Published October 5, 2006 4:00am ET



The U.S. Army will take on the construction of a key road project through Fort Belvoir under a provision in a defense bill, a decision that appears to end a debate between the military and the commonwealth over the contaminated property.

The 2-mile extension of the Fairfax County Parkway through the base’s 800-acre Engineer Proving Ground is considered among the most urgent of the road improvements needed before about 22,000 new military workers descend on Fort Belvoir by 2011, mandated under Base Realignment and Closure (BRAC).

Army and Virginia officials had been unable to agree on when the state should take over the pathway of the road, which is still bedeviled by lingering environmental cleanup on the former explosives testing site.

The military’s new directive to design and construct the roadway appears to bring about the resolution of that debate. With 18,000 of the workers headed to the Engineer Proving Ground under the Army’s preferred plan, the parkway extension could serve the largest part of Belvoir’s expansion.

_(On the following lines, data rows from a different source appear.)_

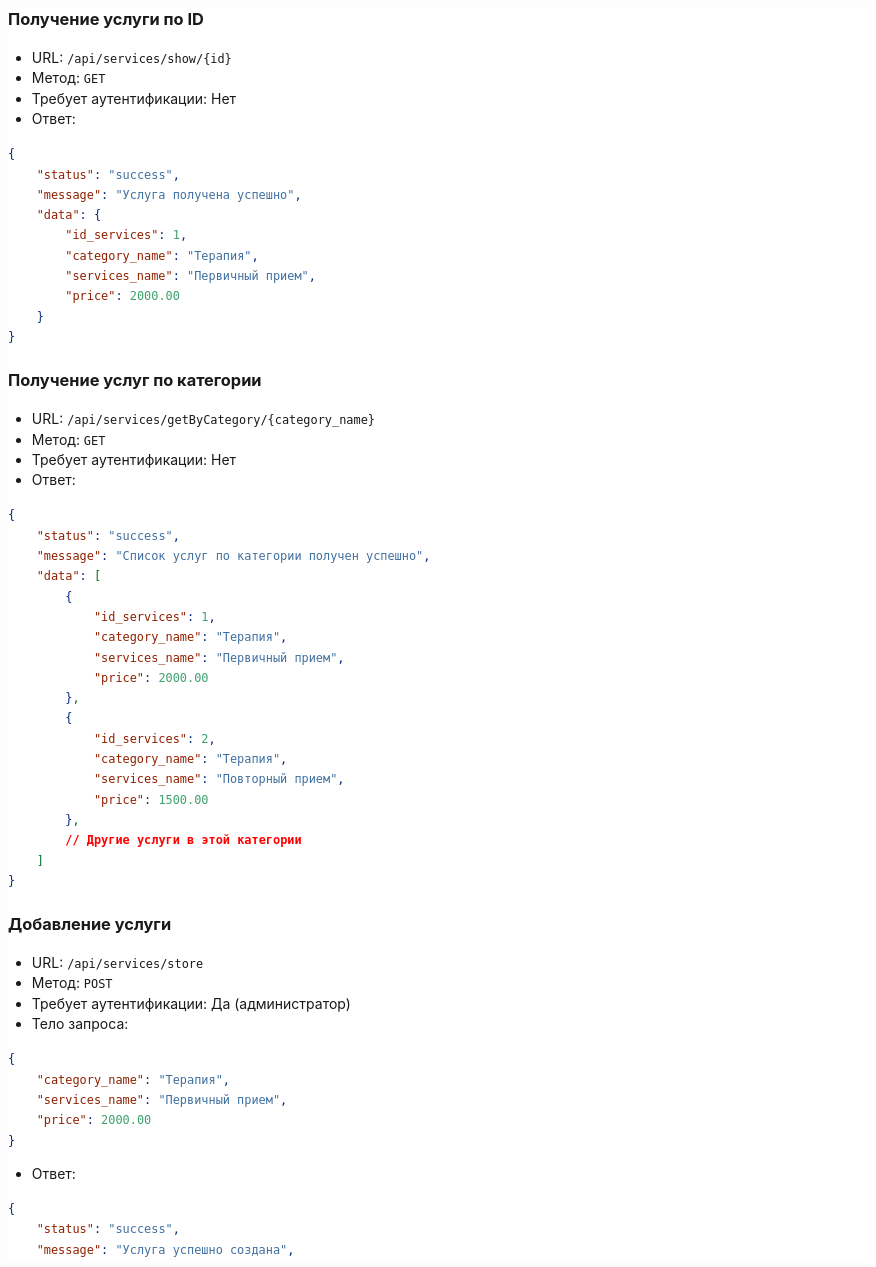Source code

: ### Получение услуги по ID

- URL: `/api/services/show/{id}`
- Метод: `GET`
- Требует аутентификации: Нет
- Ответ:
```json
{
    "status": "success",
    "message": "Услуга получена успешно",
    "data": {
        "id_services": 1,
        "category_name": "Терапия",
        "services_name": "Первичный прием",
        "price": 2000.00
    }
}
```

### Получение услуг по категории

- URL: `/api/services/getByCategory/{category_name}`
- Метод: `GET`
- Требует аутентификации: Нет
- Ответ:
```json
{
    "status": "success",
    "message": "Список услуг по категории получен успешно",
    "data": [
        {
            "id_services": 1,
            "category_name": "Терапия",
            "services_name": "Первичный прием",
            "price": 2000.00
        },
        {
            "id_services": 2,
            "category_name": "Терапия",
            "services_name": "Повторный прием",
            "price": 1500.00
        },
        // Другие услуги в этой категории
    ]
}
```

### Добавление услуги

- URL: `/api/services/store`
- Метод: `POST`
- Требует аутентификации: Да (администратор)
- Тело запроса:
```json
{
    "category_name": "Терапия",
    "services_name": "Первичный прием",
    "price": 2000.00
}
```
- Ответ:
```json
{
    "status": "success",
    "message": "Услуга успешно создана",
```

But the roadway project still faces troubles associated with the worker influx. It was designed before the announcement of the BRAC relocation, and will need to be redesigned to accommodate the added capacity. That could result in added delays and ballooning costs.

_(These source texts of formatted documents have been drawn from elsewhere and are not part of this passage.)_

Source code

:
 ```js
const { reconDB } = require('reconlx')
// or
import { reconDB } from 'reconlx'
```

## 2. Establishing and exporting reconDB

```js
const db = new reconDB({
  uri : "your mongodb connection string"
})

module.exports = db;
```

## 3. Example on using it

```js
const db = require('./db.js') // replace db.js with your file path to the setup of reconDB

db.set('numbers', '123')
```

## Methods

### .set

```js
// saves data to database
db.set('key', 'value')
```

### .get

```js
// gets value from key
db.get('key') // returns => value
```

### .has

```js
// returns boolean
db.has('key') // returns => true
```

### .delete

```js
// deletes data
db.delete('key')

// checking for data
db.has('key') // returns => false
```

“We’ve been on the cusp of a conclusion for so long now that I’ll only believe it when I smell asphalt in the morning,” said Lee District Supervisor Dana Kauffman.

New funding for the road will be some combination of dollars from federal, state and local sources. And dollars from Fairfax County are far from certain, as it faces lean budget times and is already paying for a large part of the 23-mile extension of Metrorail past Dulles Airport.

“The last time I checked, the cookie jar was empty,” said Kauffman. “Or a mouse named rail to Dulles had eaten it all.”